The second-best forecast method based on the achieved MSE and MAPE values of 12.845.733 and 0.116 is the RNNs-LSTM. This method’s performance, as discussed earlier, is attributed to its high capability for learning order dependence in sequence prediction problems. The RBFN method is considered the third-best forecasting method by achieving MSE and MAPE values equal to 19.197.960 and 0.144. The REG approach provides forecasts below the actual load and shows performance almost close to BPA with MSE and MAPE values equal to 44.495.892 and 0.25.

6 Conclusion and future work

This study proposed improving the classical forecasting formulation used in BPA for higher-quality long-term load demand forecasting. This improvement was achieved by capturing the behaviour differences within/outside the training input datasets and quantifying these differences as adjustment factors. This adjustment was possible by bridging the last observation's behaviour (within the trained datasets) and future datasets outside the training stage. This deviation (adjustment factor) was then quantified/encapsulated in a variation term, which was added to/subtracted from the classical forecasting model for best adjustments and higher accuracy outputs.

The new forecasting formulations, including the proposed adjustment factors, improved long-term forecasts' quality. This improvement was evident from the quality of load forecast values obtained using the ABPA compared with other forecasting methods. Compared with other methods, the APBA obtained the lowest values of MSE equal to 1.195.650 and MAPE equal to 0.045. The reduction in both MSE and MAPE values showed that the proposed ABPA, represented by the new forecasting formulations, successfully accommodated the deviation caused while generating high accuracy forecast outputs. The achieved high forecasting accuracy also verified the traditional ANN techniques and the proposed ABPA’s ability to successfully capture the unexpected behaviour of the year 2020, which was exceptionally different from other previous years due to the COVID-19 outbreak. The traditional BPA could not understand the significant change in the load dataset behaviour, especially for 2020. This distracted understanding (as explained in Sect. 3.2) led the BPA to generate inaccurate forecasts below the actual load inputs, resulting in significant MSE and MAPE values equal to 50.759.957 and 0.26, respectively. The RNNs-LSTM was the second-best approach in providing long-term forecast with MSE and MAPE equal to 12.845.733 and 0.116, followed by the RBFN approach with values of MSE and MAPE equal to 19.197.960 and 0.116, respectively.

The impact of data normalisation on the quality of long-term forecasting outcomes using the traditional forecasting equation was measured by applying three different ranges of input datasets. Using Eq. (8), the range (0,1) led to the best forecasts with minimum values of MSE equal to 47.497.616 and MAPE equal to 0.24. After the adjustment, Eq. (8.4) provided the best forecasts for the dataset range (0,1) with the lowest MSE equal to 1.195.650 and MAPE equal to 0.045.

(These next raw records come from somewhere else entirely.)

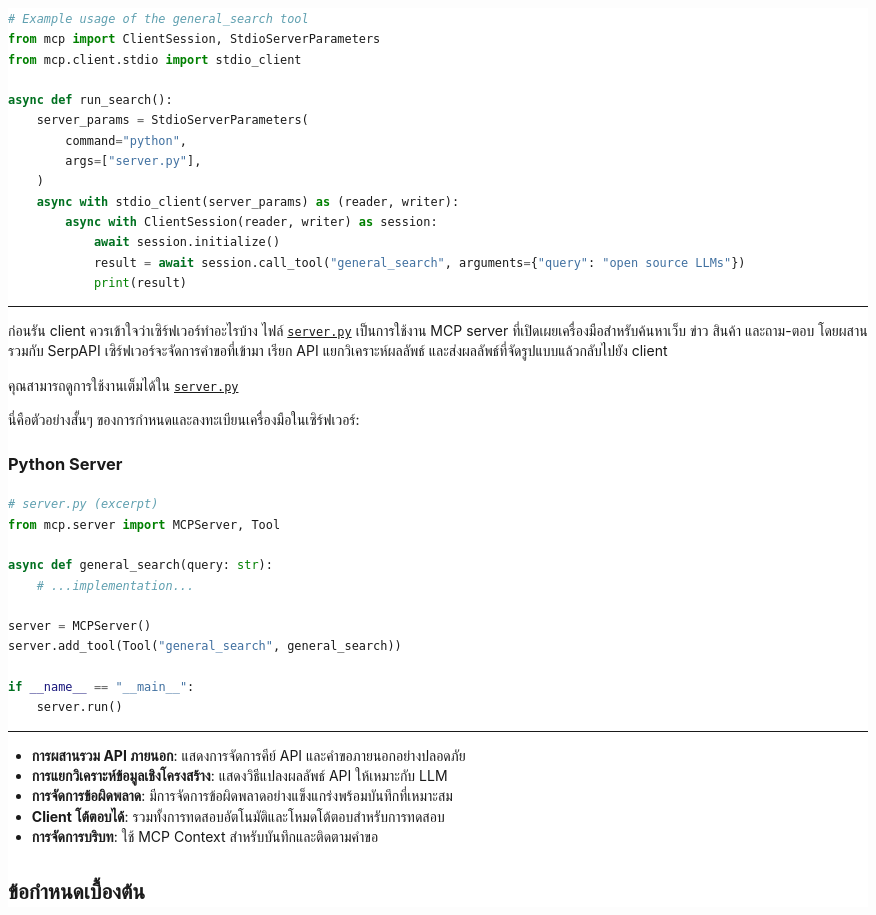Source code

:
 ```python
# Example usage of the general_search tool
from mcp import ClientSession, StdioServerParameters
from mcp.client.stdio import stdio_client

async def run_search():
    server_params = StdioServerParameters(
        command="python",
        args=["server.py"],
    )
    async with stdio_client(server_params) as (reader, writer):
        async with ClientSession(reader, writer) as session:
            await session.initialize()
            result = await session.call_tool("general_search", arguments={"query": "open source LLMs"})
            print(result)
```

---

ก่อนรัน client ควรเข้าใจว่าเซิร์ฟเวอร์ทำอะไรบ้าง ไฟล์ [`server.py`](../../../../05-AdvancedTopics/web-search-mcp/server.py) เป็นการใช้งาน MCP server ที่เปิดเผยเครื่องมือสำหรับค้นหาเว็บ ข่าว สินค้า และถาม-ตอบ โดยผสานรวมกับ SerpAPI เซิร์ฟเวอร์จะจัดการคำขอที่เข้ามา เรียก API แยกวิเคราะห์ผลลัพธ์ และส่งผลลัพธ์ที่จัดรูปแบบแล้วกลับไปยัง client

คุณสามารถดูการใช้งานเต็มได้ใน [`server.py`](../../../../05-AdvancedTopics/web-search-mcp/server.py)

นี่คือตัวอย่างสั้นๆ ของการกำหนดและลงทะเบียนเครื่องมือในเซิร์ฟเวอร์:

### Python Server

```python
# server.py (excerpt)
from mcp.server import MCPServer, Tool

async def general_search(query: str):
    # ...implementation...

server = MCPServer()
server.add_tool(Tool("general_search", general_search))

if __name__ == "__main__":
    server.run()
```

---

- **การผสานรวม API ภายนอก**: แสดงการจัดการคีย์ API และคำขอภายนอกอย่างปลอดภัย
- **การแยกวิเคราะห์ข้อมูลเชิงโครงสร้าง**: แสดงวิธีแปลงผลลัพธ์ API ให้เหมาะกับ LLM
- **การจัดการข้อผิดพลาด**: มีการจัดการข้อผิดพลาดอย่างแข็งแกร่งพร้อมบันทึกที่เหมาะสม
- **Client โต้ตอบได้**: รวมทั้งการทดสอบอัตโนมัติและโหมดโต้ตอบสำหรับการทดสอบ
- **การจัดการบริบท**: ใช้ MCP Context สำหรับบันทึกและติดตามคำขอ

## ข้อกำหนดเบื้องต้น
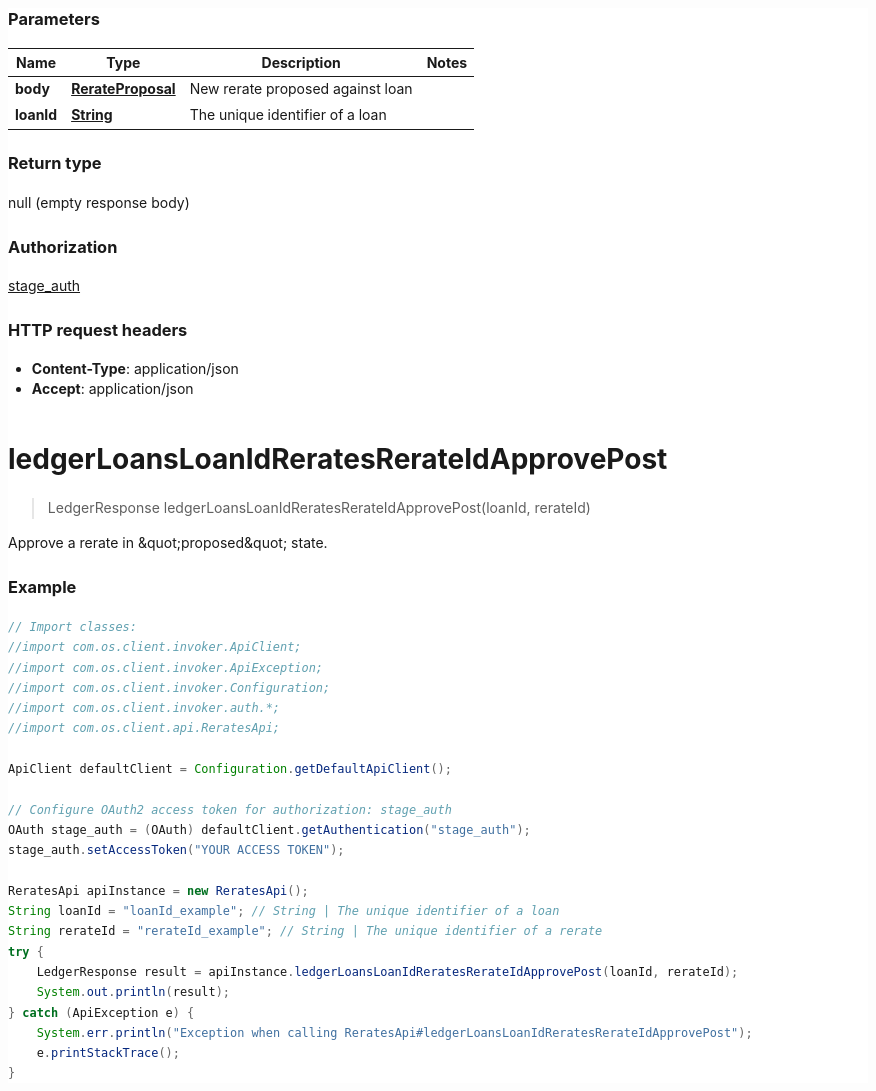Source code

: ### Parameters

Name | Type | Description  | Notes
------------- | ------------- | ------------- | -------------
 **body** | [**RerateProposal**](RerateProposal.md)| New rerate proposed against loan |
 **loanId** | [**String**](.md)| The unique identifier of a loan |

### Return type

null (empty response body)

### Authorization

[stage_auth](../README.md#stage_auth)

### HTTP request headers

 - **Content-Type**: application/json
 - **Accept**: application/json

<a name="ledgerLoansLoanIdReratesRerateIdApprovePost"></a>
# **ledgerLoansLoanIdReratesRerateIdApprovePost**
> LedgerResponse ledgerLoansLoanIdReratesRerateIdApprovePost(loanId, rerateId)

Approve a rerate in \&quot;proposed\&quot; state.

### Example
```java
// Import classes:
//import com.os.client.invoker.ApiClient;
//import com.os.client.invoker.ApiException;
//import com.os.client.invoker.Configuration;
//import com.os.client.invoker.auth.*;
//import com.os.client.api.ReratesApi;

ApiClient defaultClient = Configuration.getDefaultApiClient();

// Configure OAuth2 access token for authorization: stage_auth
OAuth stage_auth = (OAuth) defaultClient.getAuthentication("stage_auth");
stage_auth.setAccessToken("YOUR ACCESS TOKEN");

ReratesApi apiInstance = new ReratesApi();
String loanId = "loanId_example"; // String | The unique identifier of a loan
String rerateId = "rerateId_example"; // String | The unique identifier of a rerate
try {
    LedgerResponse result = apiInstance.ledgerLoansLoanIdReratesRerateIdApprovePost(loanId, rerateId);
    System.out.println(result);
} catch (ApiException e) {
    System.err.println("Exception when calling ReratesApi#ledgerLoansLoanIdReratesRerateIdApprovePost");
    e.printStackTrace();
}
```
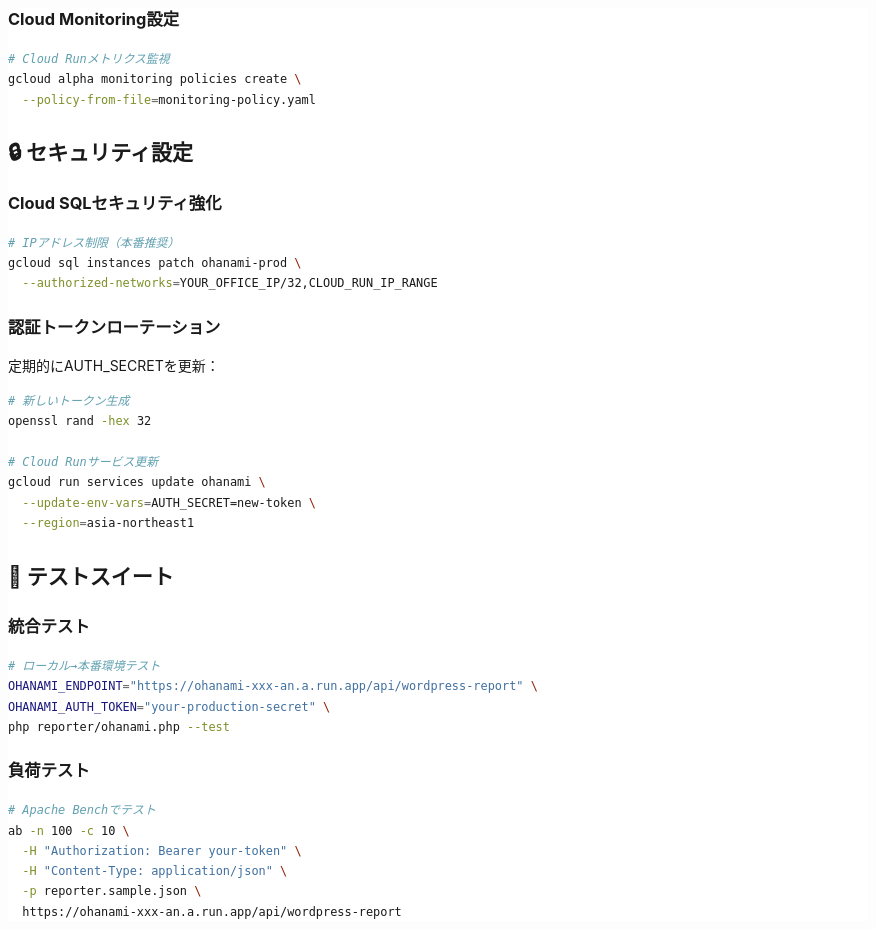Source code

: ### Cloud Monitoring設定

```bash
# Cloud Runメトリクス監視
gcloud alpha monitoring policies create \
  --policy-from-file=monitoring-policy.yaml
```

## 🔒 セキュリティ設定

### Cloud SQLセキュリティ強化

```bash
# IPアドレス制限（本番推奨）
gcloud sql instances patch ohanami-prod \
  --authorized-networks=YOUR_OFFICE_IP/32,CLOUD_RUN_IP_RANGE
```

### 認証トークンローテーション

定期的にAUTH_SECRETを更新：

```bash
# 新しいトークン生成
openssl rand -hex 32

# Cloud Runサービス更新
gcloud run services update ohanami \
  --update-env-vars=AUTH_SECRET=new-token \
  --region=asia-northeast1
```

## 🧪 テストスイート

### 統合テスト

```bash
# ローカル→本番環境テスト
OHANAMI_ENDPOINT="https://ohanami-xxx-an.a.run.app/api/wordpress-report" \
OHANAMI_AUTH_TOKEN="your-production-secret" \
php reporter/ohanami.php --test
```

### 負荷テスト

```bash
# Apache Benchでテスト  
ab -n 100 -c 10 \
  -H "Authorization: Bearer your-token" \
  -H "Content-Type: application/json" \
  -p reporter.sample.json \
  https://ohanami-xxx-an.a.run.app/api/wordpress-report
```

This approach's limitation in terms of implementation is that it needs significant differences in behaviour between the training and forecasting/validation datasets (high non-stationarity). This dataset's behaviour differences enable the proposed ABPA to perform better and improve the expectations based on adjusting the dataset's behaviour.

Future work is suggested to develop more advanced forecasting models with more than one forecasting output for classical ANNs. The relationship between these models for different ANN outputs would be a promising opportunity to further investigate robust and reliable prediction purposes.